= Work task =
From the data underneath, reproduce exactly the stretch that begins at the line with "Actual Case Number, 28: 520 -> 580" and ends after the line with "Actual Case Number, 30: 600 -> 540".

##### The data

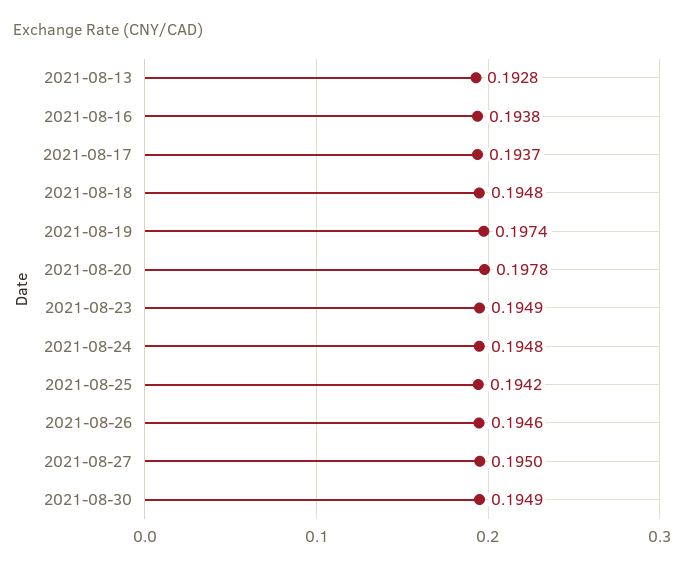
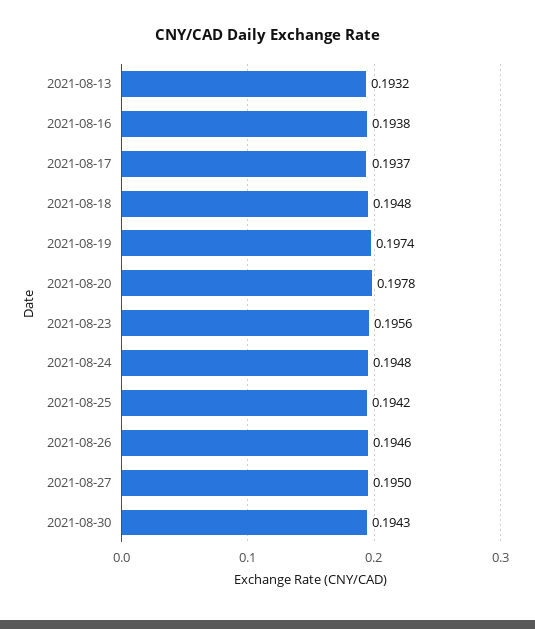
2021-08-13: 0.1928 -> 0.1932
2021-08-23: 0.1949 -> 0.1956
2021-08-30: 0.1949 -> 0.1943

##########
##### The data

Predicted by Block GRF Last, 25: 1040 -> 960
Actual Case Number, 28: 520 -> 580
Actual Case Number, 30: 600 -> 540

##########

= Solution for this task =
Actual Case Number, 28: 520 -> 580
Actual Case Number, 30: 600 -> 540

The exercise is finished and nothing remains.